**DIRECTIONS:**
Each line in the records below, from the one that contains "44: (348, 240)" to the one that contains "48: (459, 226)", should be reproduced exactly, the first and last included.

Items listed in a dataset
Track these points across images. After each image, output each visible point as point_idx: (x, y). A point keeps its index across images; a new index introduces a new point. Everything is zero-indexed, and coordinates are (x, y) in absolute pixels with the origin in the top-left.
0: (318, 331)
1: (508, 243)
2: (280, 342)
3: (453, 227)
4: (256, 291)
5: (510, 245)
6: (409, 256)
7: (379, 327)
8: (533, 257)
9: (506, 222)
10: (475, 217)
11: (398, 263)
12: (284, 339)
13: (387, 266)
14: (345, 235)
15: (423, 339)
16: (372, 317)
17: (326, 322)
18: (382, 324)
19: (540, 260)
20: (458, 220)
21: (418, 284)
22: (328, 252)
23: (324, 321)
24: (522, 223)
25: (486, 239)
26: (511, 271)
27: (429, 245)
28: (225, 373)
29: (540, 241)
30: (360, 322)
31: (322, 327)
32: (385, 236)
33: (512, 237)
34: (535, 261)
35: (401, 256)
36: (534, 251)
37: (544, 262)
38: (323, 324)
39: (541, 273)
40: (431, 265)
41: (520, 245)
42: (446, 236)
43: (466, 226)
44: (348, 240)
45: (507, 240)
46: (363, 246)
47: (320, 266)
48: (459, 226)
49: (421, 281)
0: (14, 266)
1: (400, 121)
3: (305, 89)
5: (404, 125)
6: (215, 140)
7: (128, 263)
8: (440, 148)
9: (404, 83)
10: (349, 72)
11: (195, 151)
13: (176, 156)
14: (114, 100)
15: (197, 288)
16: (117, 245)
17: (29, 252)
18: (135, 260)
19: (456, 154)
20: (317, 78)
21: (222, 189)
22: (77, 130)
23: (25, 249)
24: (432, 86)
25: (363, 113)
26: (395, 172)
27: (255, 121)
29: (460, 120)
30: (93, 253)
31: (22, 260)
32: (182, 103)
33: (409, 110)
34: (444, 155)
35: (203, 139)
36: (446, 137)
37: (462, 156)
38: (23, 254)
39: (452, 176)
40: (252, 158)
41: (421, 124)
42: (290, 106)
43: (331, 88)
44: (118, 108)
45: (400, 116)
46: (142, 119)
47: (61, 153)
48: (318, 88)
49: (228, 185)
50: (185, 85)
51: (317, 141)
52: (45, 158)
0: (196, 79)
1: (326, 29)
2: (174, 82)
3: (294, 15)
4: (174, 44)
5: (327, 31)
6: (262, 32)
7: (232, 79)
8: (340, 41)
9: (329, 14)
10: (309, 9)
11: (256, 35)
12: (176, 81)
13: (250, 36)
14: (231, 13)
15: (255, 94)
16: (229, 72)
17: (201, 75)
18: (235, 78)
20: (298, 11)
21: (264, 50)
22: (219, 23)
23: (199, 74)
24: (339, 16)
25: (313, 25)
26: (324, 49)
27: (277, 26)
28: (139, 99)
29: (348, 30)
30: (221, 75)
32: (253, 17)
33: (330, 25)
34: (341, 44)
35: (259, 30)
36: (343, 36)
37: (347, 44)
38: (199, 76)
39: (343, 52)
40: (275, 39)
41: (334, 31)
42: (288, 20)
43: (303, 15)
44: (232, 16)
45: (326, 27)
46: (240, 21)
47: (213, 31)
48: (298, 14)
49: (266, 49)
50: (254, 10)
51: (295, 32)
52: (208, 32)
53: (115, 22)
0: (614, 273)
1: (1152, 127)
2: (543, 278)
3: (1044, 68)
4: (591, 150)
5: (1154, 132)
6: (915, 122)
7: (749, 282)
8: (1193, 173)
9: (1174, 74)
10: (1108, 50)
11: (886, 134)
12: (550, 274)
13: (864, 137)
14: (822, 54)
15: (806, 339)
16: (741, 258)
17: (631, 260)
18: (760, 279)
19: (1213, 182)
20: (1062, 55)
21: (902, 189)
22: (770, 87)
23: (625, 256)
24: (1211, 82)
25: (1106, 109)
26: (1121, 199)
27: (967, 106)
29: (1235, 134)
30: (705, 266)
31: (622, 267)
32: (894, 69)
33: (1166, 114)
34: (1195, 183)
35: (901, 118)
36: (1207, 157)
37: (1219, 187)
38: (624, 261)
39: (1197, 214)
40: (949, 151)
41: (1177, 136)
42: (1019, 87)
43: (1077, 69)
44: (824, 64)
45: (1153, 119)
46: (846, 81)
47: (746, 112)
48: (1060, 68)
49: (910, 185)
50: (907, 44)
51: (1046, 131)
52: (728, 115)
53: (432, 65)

**EXPECTED OUTPUT:**
44: (348, 240)
45: (507, 240)
46: (363, 246)
47: (320, 266)
48: (459, 226)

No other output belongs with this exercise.